Leo’s Terminological Inexactitude
How can one forget the Jews? Leo was living in Rome when the movie Rapito (Kidnapped) was released in 2024. The film brings to life the horrors of the papal police kidnapping of Jewish children who’d been clandestinely baptized by their Catholic maids, who thought they were dying. From 1814 to 1818, papal gendarmerie raided the Jewish ghetto in Rome 22 times (always at night). They kidnapped 17 married women, three fiancées, and 27 children.
Has Leo forgotten how his predecessors over the centuries (with notable exceptions) locked the Jews in ghettos, forced them to wear distinct clothing, persecuted them in the Inquisitions, and expelled them from one Catholic country after the other?

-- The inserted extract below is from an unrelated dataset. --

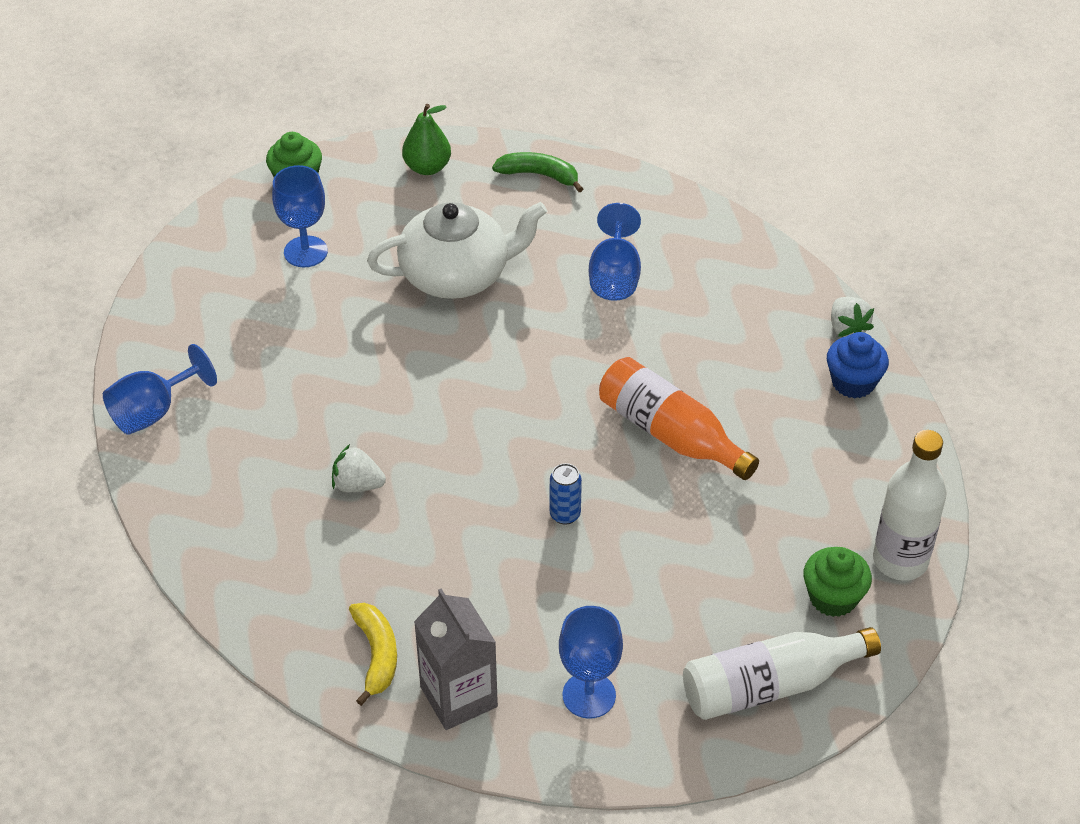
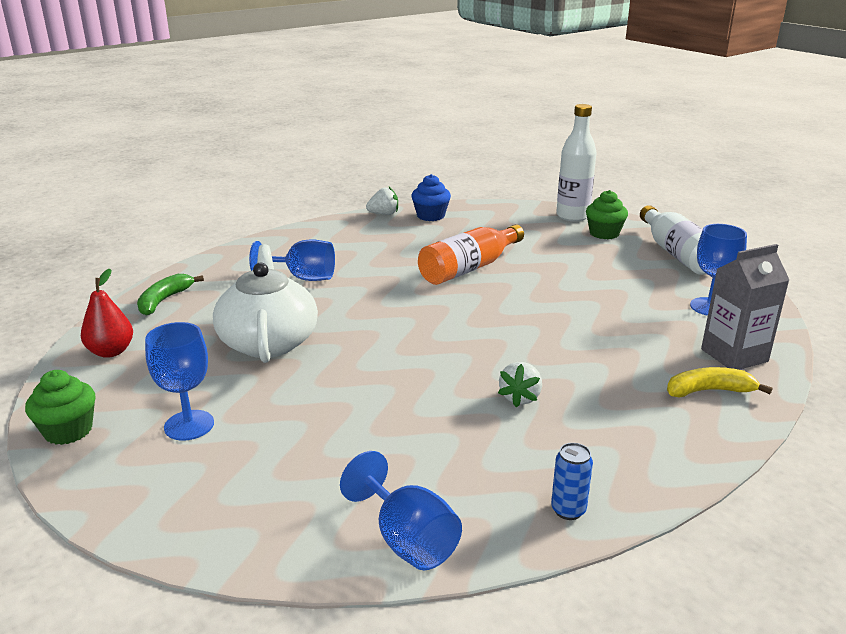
camera: 85 degrees left, 20 degrees down
(427, 167) = (111, 352): green pear -> red pear
(565, 514) = (547, 307): blue can -> blue can (568, 510)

Historian David Kertzer writes in his book The Popes Against the Jews: “For the popes, modernity meant all the things that Church doctrine rejected: freedom of religion, of speech, of the press; the notion of separation between Church and state. In his struggle, Jews came to occupy a surprisingly important place.”
Kertzer explains how the emancipation of Jews in one country after another, “in the face of the strong opposition of the popes,” and the “admission of Jews to equal civil footing with Christians went directly counter to Church doctrine.”
In Britain’s House of Commons, a Member of Parliament isn’t allowed to call a fellow parliamentarian a “liar.” Not surprisingly, politicians have invented a host of circumlocutions evolved to bypass this time-honoured convention. Winston Churchill is credited with coining the exquisite euphemism for a “lie,” i.e., a “terminological inexactitude.”
Popesplainers take note: Leo isn’t lying about the Catholic Church always defending religious freedom for all people. He is guilty of merely parroting a supercalifragilisticexpialidocious terminological inexactitude.
Canon Dr. Jules Gomes (BA, BD, MTh, PhD) has a doctorate in biblical studies from the University of Cambridge. Currently a Vatican-accredited journalist based in Rome, he is the author of five books and several academic articles. Gomes lectured at Catholic and Protestant seminaries and universities and was canon theologian and artistic director at Liverpool Cathedral.